Dataset records

┄┄┄┄┄┄┄┄┄┄

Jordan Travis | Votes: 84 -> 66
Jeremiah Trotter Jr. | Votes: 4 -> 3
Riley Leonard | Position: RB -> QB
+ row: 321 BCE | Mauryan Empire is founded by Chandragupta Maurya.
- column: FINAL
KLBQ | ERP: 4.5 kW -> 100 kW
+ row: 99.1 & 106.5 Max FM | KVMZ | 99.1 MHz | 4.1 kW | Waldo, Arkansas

┄┄┄┄┄┄┄┄┄┄

◆ **What the task requires**
Repeat every line of the change lists above word for word, in the same order.

◆ **Task solution**
Jordan Travis | Votes: 84 -> 66
Jeremiah Trotter Jr. | Votes: 4 -> 3
Riley Leonard | Position: RB -> QB
+ row: 321 BCE | Mauryan Empire is founded by Chandragupta Maurya.
- column: FINAL
KLBQ | ERP: 4.5 kW -> 100 kW
+ row: 99.1 & 106.5 Max FM | KVMZ | 99.1 MHz | 4.1 kW | Waldo, Arkansas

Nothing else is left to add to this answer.